Religiosa trivialia

Het is onvoorstelbaar wat ik in de afgelopen veertig jaar Haagsche Antiekmarkt allemaal heb zien verhandelen aan trivia religiosa onder totaal verkeerde benamingen, meestal toegekend door ondeskundige verkopers. Grote kopergedreven wijwatervonten in art niveau-stijl als rococo-bloemenbakken, decoratief in de tuin. Altaarretabels met Bijbelse voorstellingen als verbeeldingen toegeschreven aan middeleeuwse primitieven die een Bourgondische hofhouding plachten te schilderen. Cibories, soms nog met de hosties erin, verkocht als Romeinse drinkbekers, opgegraven op of rondom Xanten waar een totaal imitatief Romeinse legerplaats in de negentiende eeuw werd opgetrokken ter stichting van Keizerlijke Gymnasia.

Een Rijnlandse kerststal met alle beelden die de traditie verplicht als een poppenhuis met een aparte kraamafdeling. Een bijzonderheid uit de achttiende eeuw. Dat gebeurde natuurlijk gedurende de hoogzomer, als wanneer niemand eraan denkt dat de Goddelijke Verlosser ooit als zuigeling dit stoffelijk tranendal betrad ter uitboeting van de zonden der mensheid. Biechtstoelen als garderobekasten en wierookvathouders met een aparte draagstang voor het bijbehorende scheepje ter omvatting van de driekoningenwierook als een kapstok in regency-style, want de commercieel aangelegde kraamhouder weet precies te verkopen aan Japanners waarnaar zij op zoek plegen te zijn en weten deze Aziaten veel van Bethlehem?

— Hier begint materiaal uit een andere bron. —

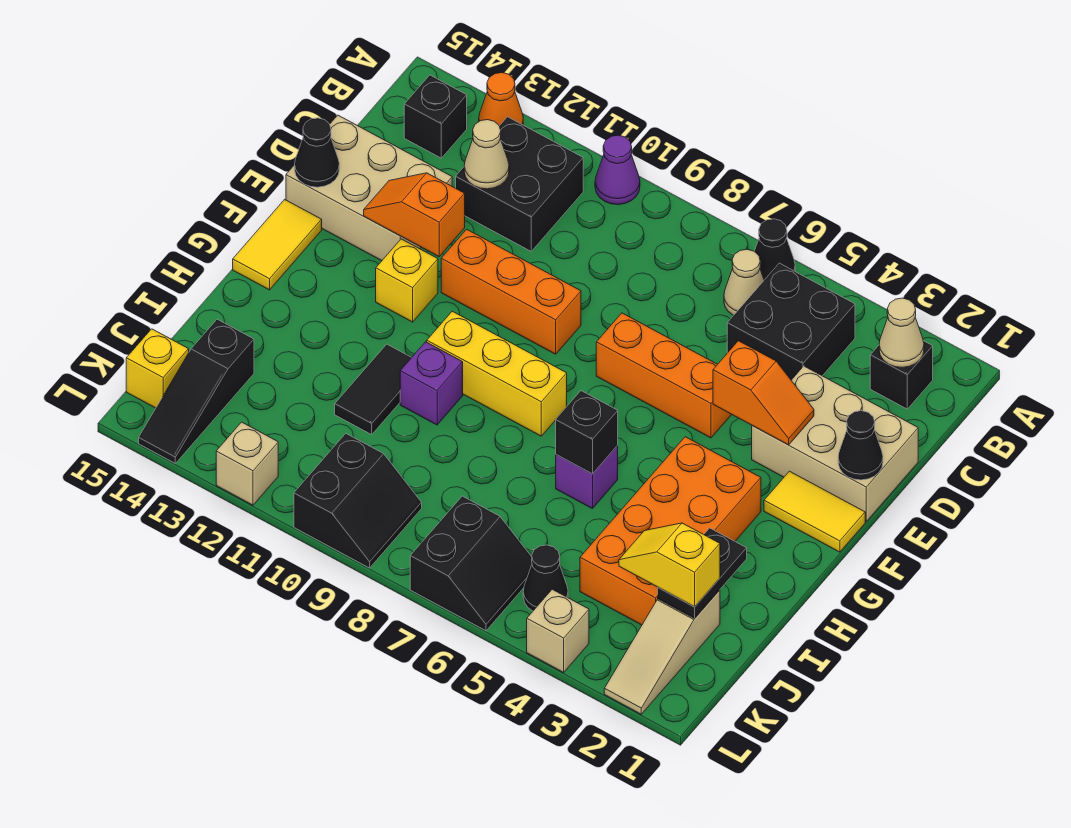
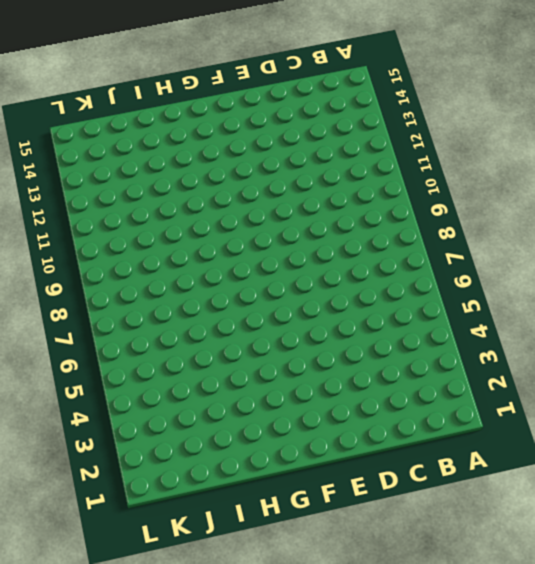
none -> black cone A6 level 1
none -> purple cone A10 level 1
none -> orange cone A13 level 1
none -> black brick B2 level 1

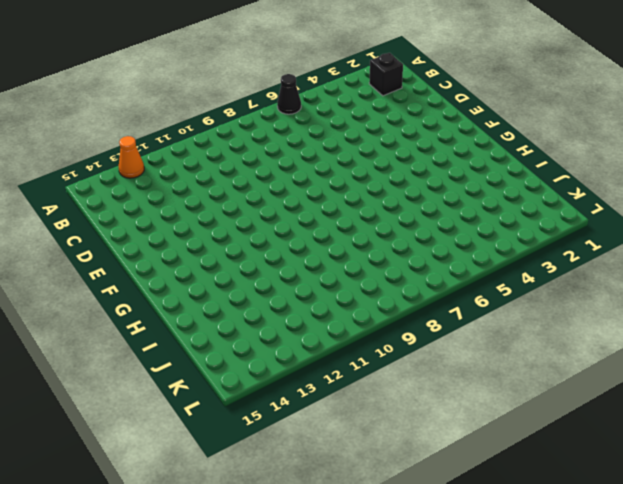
none -> purple cone A10 level 1
none -> black brick B4:C5 level 1
none -> tan cone B6 level 1
none -> black brick B11:C12 level 1

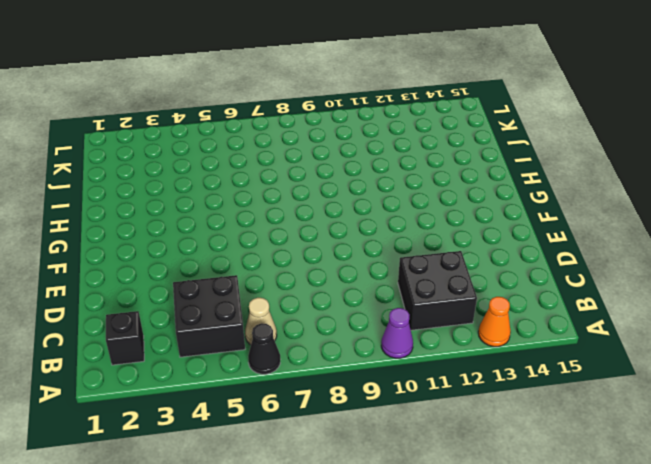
none -> black brick B14 level 1
none -> tan brick D1:E3 level 1
none -> tan brick D13:E15 level 1
none -> orange brick E5:E7 level 1

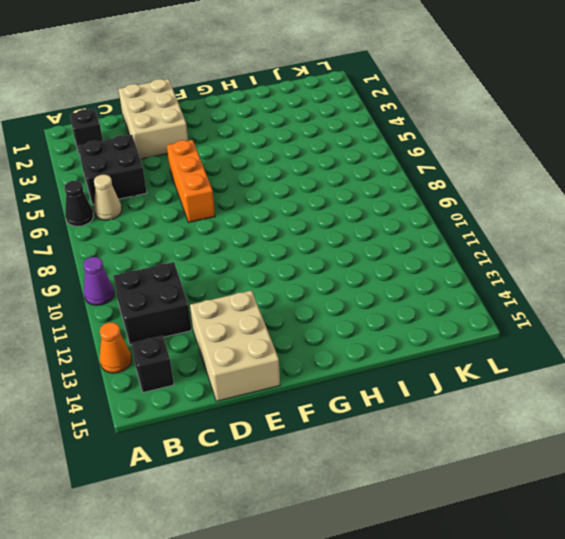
none -> orange brick E9:E11 level 1
none -> yellow tile F1:F2 level 1
none -> yellow brick F12 level 1
none -> yellow tile F15:G15 level 1

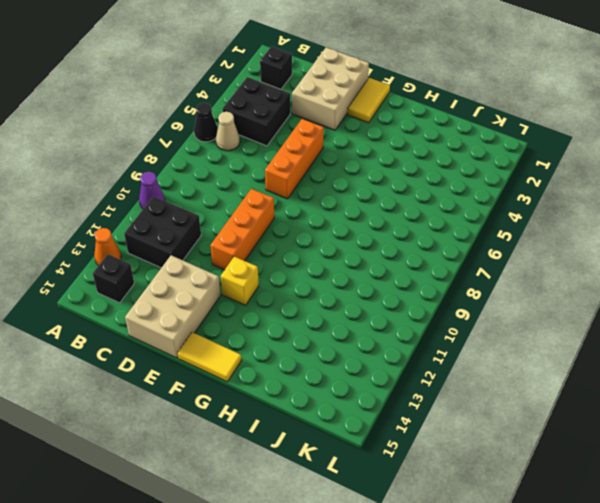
none -> orange brick G3:J4 level 1
none -> yellow brick G8:G10 level 1
none -> purple brick H6 level 1
none -> purple brick H10 level 1

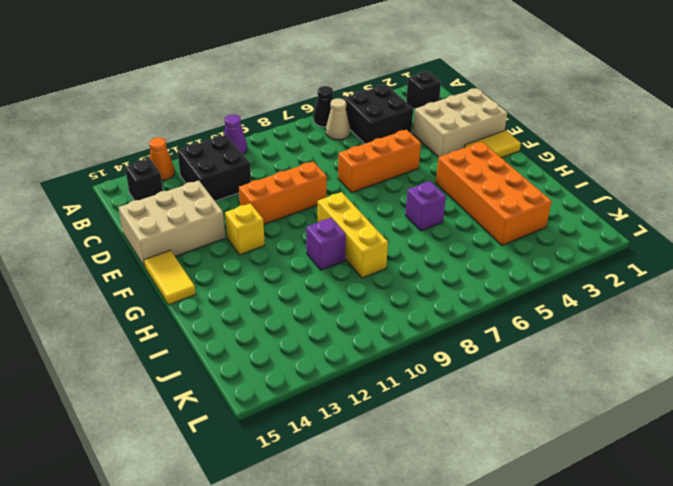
yellow brick G9:I9 level 1 -> yellow brick G8:G10 level 1
none -> black tile H11:I11 level 1
none -> tan slope J2:L2 level 1 top J
none -> black slope J14:L14 level 1 top J
none -> black cone K5 level 1

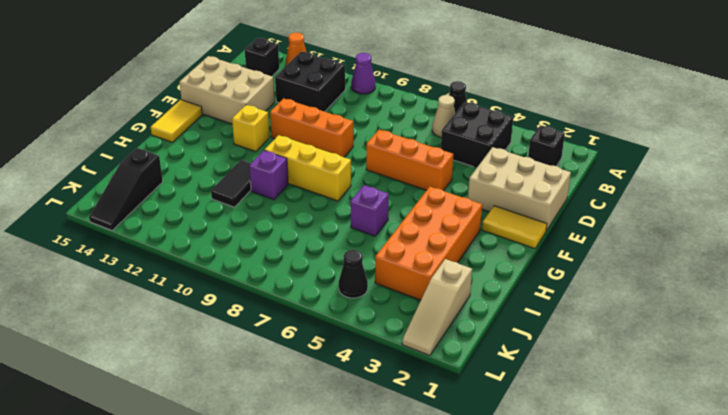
none -> black slope K6:L7 level 1 top 7
none -> black slope K9:L10 level 1 top 10
none -> yellow brick K15 level 1
none -> tan brick L4 level 1

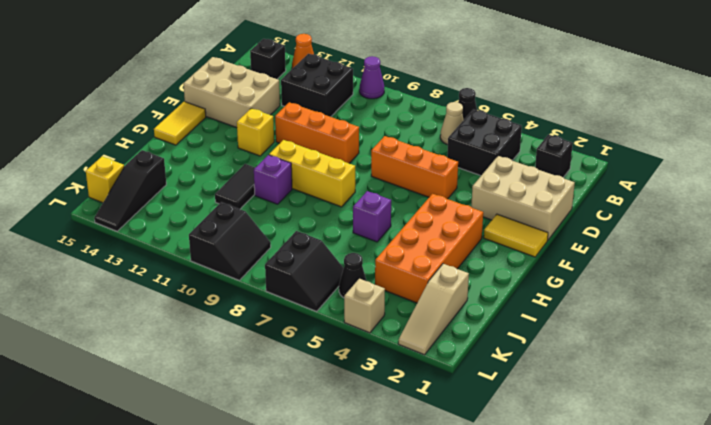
none -> tan brick L12 level 1
none -> tan cone B2 level 2
none -> tan cone C12 level 2
none -> black cone E1 level 2

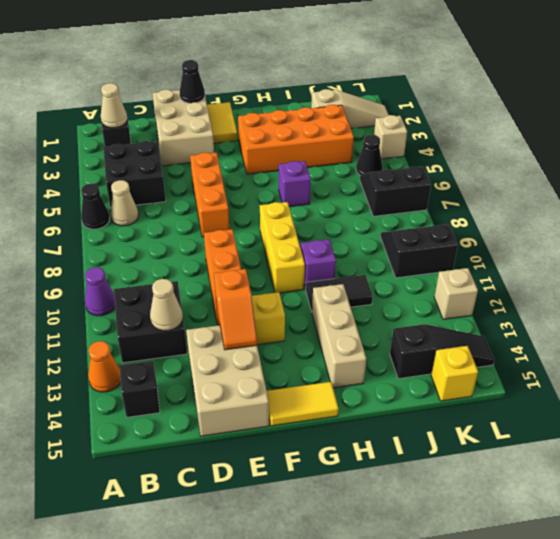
tan brick H12:H14 level 1 -> none
none -> orange slope E3:E4 level 2 top 4
none -> black cone E15 level 2
none -> black brick H6 level 2
none -> black plate I2:J2 level 2

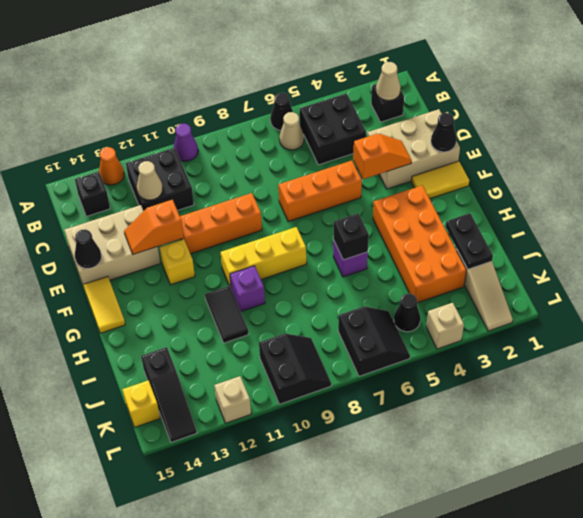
none -> yellow slope J2:J3 level 3 top 2

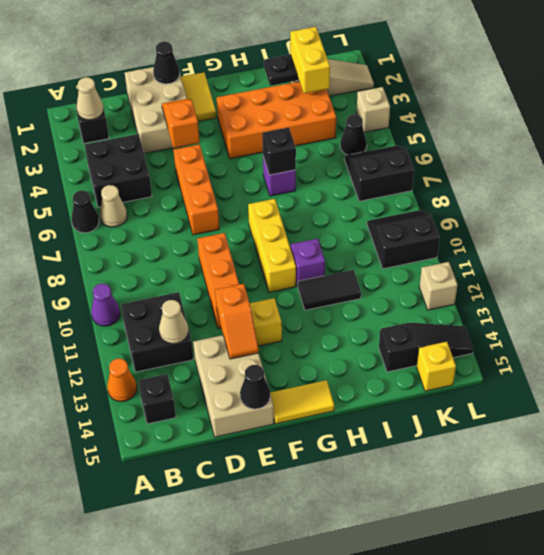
yellow brick J2:J3 level 3 -> yellow slope J2:J3 level 3 top 2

En natuurlijk, onvermijdelijk, een weelde aan liturgische paramenten tot en met mijters, bisschopstaven, kazuifels en gouden driestellen ter completering van de plechtige hoogmis voor drie sacramentele heren. Kruiswegstaties gingen altijd des te gretiger van de hand naarmate de afgemaalde voorstelling grouwelijker en bloederiger was. En zo ziet men ongedacht de secularisatie steeds intenser toeslaan. Want ook hele hoogaltaren komen soms in de aanbieding, zij het, dat het toch lucratiever is deze meubels uiteen te halen en altaartombeau, suppedaneum, retabels, tabernakel en sacramentstorens afzonderlijk in de aanbieding te doen.

Met monstransen weet men doorgaans niet goed raad. Soms staan ze te koop als koninklijke beddenpan. Met wat fantasie zou men ze als zodanig kunnen slijten. Gelukkig is dan daar Ome Geer, de beroepstoffelemoon. Ome Geer is heden wat later ter markt. Het regent deze ochtend onafgebroken ruisend, met windkracht vier hinderlijk roffelend tegen de zeilen kraamdaken die middelerwijl vollopend met hemelwater door gaan zakken. Ome Geer, wil u even aan deze Chinezen vertellen wat of dat dit hiero is, een keizerlijk afkondigingsbord vanwege de Khan van Mongolië, ze benne er juist naar op zoek? Maak ik een prijsje. Kom me dag toch nog goed want met dit rotweer wordt het anders naadje-pet vandaag.

Maar om enige reden die mijn ziel doet krimpen wil Ome Geer dat deze keer toch niet. Ziende op de adelaar die het pupiter statig steunt en die naar de Evangelist verwijst die Jesus boven allen kon schatten, wordt Ome Geer besprongen door gevoelens die niemand kan verklaren, maar die vooral des avonds komen wanneer men slapen gaat. Er zijn, kortom, grenzen aan Gods Koninkrijk. Al vervagen ze in dit deerlijk Avondland met de dag.